→ Problem description: Output exactly the lines from the one holding "M278,1703L304,1498L350,1244L369,1168" through the final line of the entries.

→ Records from a collection:
★ ★ ★ ★ ★ ★ ★

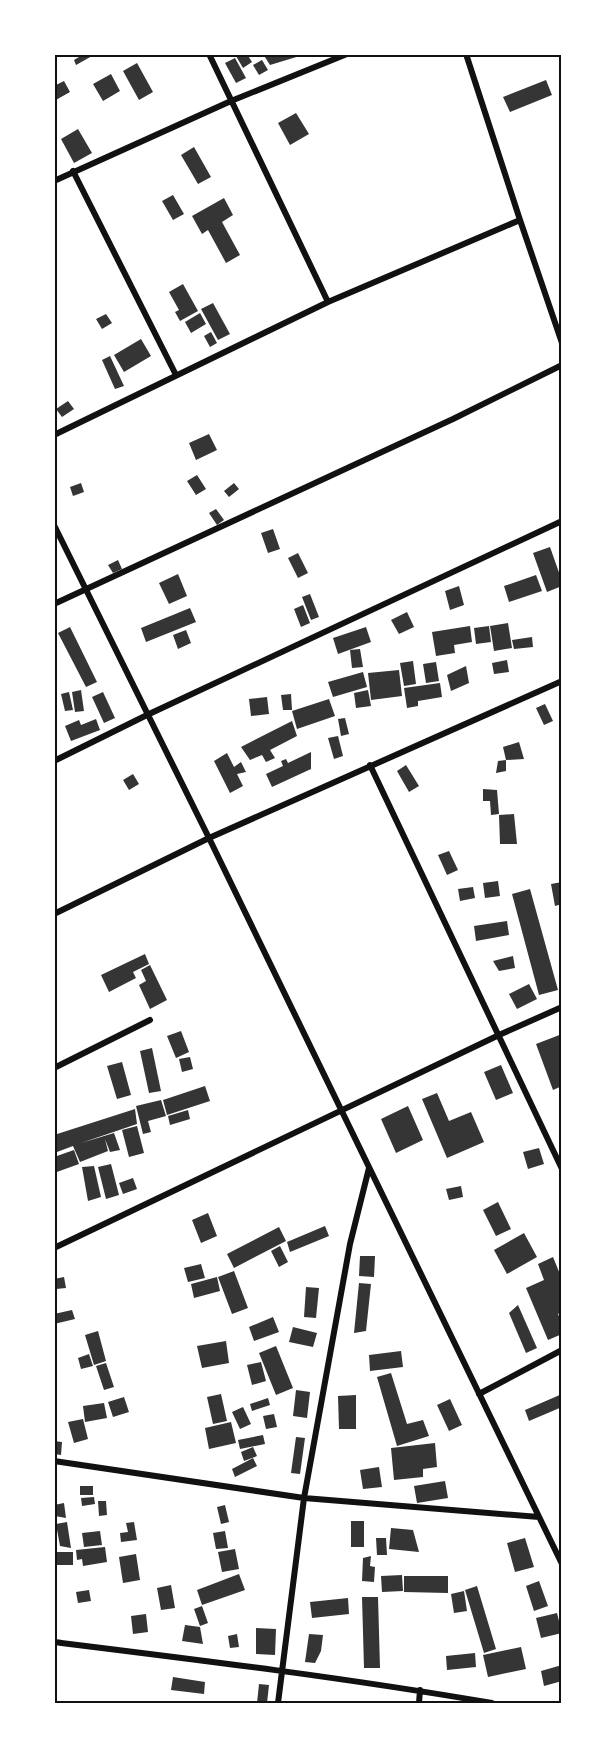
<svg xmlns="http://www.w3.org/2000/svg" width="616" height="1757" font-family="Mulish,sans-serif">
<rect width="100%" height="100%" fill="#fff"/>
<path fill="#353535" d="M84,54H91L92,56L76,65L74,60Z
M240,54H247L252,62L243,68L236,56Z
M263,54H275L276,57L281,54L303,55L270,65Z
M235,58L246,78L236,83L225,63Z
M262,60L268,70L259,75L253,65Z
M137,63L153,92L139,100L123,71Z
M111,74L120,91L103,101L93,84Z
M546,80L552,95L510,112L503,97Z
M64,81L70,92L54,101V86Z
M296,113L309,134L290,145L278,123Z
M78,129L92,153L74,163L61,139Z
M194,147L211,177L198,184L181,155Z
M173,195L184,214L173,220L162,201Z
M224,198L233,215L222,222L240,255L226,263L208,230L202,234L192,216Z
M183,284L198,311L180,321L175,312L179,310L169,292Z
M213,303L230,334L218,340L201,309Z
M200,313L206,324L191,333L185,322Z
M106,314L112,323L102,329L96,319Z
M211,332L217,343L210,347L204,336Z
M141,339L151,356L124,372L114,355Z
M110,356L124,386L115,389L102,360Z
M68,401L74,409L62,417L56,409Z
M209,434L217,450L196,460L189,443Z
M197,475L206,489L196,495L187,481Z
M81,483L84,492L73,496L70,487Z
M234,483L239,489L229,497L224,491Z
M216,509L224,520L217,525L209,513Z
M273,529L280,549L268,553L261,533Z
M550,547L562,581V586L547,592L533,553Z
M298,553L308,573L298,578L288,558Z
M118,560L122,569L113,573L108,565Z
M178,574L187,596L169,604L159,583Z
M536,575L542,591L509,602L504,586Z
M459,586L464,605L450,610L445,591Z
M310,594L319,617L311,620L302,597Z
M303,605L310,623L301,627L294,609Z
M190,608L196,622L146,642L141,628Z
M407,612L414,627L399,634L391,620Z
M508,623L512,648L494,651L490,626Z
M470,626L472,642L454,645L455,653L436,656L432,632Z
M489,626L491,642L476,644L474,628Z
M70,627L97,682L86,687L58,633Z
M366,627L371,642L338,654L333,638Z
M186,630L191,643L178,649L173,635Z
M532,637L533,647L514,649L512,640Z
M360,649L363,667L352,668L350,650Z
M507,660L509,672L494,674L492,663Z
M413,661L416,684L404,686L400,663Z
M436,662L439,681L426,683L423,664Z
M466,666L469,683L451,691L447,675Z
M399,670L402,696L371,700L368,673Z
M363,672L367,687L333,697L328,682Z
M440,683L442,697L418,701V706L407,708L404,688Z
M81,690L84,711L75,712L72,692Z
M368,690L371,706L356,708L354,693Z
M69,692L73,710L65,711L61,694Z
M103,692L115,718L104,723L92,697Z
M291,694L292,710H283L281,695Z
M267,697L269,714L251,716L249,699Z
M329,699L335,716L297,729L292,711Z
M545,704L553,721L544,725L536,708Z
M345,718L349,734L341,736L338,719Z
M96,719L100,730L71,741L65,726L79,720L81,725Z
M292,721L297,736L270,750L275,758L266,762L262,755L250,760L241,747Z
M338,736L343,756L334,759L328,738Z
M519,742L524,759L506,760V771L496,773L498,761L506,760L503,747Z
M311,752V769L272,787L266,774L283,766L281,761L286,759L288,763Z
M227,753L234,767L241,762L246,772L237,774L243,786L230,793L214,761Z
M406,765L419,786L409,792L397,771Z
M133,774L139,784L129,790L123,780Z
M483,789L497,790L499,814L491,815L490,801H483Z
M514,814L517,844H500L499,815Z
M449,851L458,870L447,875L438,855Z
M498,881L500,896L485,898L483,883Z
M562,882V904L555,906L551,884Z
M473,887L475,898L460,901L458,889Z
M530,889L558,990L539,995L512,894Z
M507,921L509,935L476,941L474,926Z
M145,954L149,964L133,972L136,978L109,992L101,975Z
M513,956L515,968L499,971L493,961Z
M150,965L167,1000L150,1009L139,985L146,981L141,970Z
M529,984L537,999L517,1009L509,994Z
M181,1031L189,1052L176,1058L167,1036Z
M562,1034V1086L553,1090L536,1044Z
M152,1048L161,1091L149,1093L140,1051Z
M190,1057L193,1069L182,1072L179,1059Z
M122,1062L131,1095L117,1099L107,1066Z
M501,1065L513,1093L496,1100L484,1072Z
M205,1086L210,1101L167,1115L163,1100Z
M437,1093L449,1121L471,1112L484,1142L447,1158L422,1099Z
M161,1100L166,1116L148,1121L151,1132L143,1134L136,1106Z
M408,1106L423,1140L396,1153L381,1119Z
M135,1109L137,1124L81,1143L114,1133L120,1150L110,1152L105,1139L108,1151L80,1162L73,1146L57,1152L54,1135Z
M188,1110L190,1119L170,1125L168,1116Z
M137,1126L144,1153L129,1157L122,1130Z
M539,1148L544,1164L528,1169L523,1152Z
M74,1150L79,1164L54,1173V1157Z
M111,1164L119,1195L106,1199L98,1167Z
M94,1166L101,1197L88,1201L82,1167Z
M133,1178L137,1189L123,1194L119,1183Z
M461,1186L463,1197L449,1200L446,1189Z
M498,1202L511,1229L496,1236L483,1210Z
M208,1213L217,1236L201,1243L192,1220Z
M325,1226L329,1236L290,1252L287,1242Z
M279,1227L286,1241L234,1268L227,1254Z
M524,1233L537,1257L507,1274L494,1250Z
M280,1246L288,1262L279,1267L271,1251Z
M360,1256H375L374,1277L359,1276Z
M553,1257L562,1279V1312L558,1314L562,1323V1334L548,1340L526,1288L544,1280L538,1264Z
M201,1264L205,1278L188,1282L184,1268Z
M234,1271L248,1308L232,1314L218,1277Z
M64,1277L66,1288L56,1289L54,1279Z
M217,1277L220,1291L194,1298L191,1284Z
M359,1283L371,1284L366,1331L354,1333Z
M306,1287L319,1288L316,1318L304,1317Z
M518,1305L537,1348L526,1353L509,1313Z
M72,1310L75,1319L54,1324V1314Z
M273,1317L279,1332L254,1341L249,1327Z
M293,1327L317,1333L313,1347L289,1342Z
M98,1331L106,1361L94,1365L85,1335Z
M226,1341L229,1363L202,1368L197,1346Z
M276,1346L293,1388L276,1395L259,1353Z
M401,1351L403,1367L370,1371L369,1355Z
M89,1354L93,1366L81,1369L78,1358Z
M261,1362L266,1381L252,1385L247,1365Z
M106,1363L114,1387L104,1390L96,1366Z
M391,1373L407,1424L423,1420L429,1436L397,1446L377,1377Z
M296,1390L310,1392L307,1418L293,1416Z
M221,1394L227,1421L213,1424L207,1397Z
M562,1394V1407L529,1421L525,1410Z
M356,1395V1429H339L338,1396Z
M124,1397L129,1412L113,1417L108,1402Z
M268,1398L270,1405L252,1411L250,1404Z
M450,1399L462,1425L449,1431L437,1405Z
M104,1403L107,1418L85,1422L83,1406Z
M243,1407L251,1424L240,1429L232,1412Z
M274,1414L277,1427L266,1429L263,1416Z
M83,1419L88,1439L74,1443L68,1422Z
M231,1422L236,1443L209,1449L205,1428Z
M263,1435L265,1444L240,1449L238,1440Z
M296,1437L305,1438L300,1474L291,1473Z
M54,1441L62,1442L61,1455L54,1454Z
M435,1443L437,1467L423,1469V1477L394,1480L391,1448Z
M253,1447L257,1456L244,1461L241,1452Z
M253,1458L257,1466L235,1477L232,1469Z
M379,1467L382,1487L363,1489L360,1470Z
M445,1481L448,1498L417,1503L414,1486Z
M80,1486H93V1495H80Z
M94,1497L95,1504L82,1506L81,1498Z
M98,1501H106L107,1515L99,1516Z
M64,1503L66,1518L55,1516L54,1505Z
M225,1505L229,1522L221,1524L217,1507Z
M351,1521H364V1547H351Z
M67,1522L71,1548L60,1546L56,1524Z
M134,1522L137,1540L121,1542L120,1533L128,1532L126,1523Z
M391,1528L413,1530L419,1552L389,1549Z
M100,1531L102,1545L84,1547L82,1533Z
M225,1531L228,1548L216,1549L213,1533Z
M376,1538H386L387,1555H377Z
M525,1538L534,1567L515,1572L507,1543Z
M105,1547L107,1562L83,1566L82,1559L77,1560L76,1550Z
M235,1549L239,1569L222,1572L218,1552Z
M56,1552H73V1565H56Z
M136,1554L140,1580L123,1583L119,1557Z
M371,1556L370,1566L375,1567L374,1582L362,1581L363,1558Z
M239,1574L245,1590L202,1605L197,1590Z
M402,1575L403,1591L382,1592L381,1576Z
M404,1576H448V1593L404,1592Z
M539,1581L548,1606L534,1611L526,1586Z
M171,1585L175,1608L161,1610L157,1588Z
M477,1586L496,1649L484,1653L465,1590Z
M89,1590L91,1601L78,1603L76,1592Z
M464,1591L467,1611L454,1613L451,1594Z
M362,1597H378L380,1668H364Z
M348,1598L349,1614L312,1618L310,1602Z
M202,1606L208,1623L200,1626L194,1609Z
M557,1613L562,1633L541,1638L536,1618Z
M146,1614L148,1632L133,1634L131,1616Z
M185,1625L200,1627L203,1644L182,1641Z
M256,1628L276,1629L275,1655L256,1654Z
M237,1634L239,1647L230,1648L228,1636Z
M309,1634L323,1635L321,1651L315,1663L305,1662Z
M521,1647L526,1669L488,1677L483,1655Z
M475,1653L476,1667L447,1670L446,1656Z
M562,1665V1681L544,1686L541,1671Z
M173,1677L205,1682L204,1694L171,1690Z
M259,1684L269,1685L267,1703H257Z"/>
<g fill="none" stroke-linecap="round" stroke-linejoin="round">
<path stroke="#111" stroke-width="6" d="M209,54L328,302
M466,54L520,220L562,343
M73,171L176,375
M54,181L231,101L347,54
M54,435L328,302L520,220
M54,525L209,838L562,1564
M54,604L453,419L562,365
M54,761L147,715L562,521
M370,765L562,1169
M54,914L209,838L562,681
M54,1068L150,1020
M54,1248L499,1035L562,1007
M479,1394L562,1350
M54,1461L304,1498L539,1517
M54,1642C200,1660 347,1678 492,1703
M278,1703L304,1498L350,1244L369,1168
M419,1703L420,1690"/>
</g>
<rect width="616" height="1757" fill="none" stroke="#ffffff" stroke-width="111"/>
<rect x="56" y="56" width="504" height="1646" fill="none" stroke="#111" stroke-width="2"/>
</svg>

★ ★ ★ ★ ★ ★ ★

→ Problem solution:
M278,1703L304,1498L350,1244L369,1168
M419,1703L420,1690"/>
</g>
<rect width="616" height="1757" fill="none" stroke="#ffffff" stroke-width="111"/>
<rect x="56" y="56" width="504" height="1646" fill="none" stroke="#111" stroke-width="2"/>
</svg>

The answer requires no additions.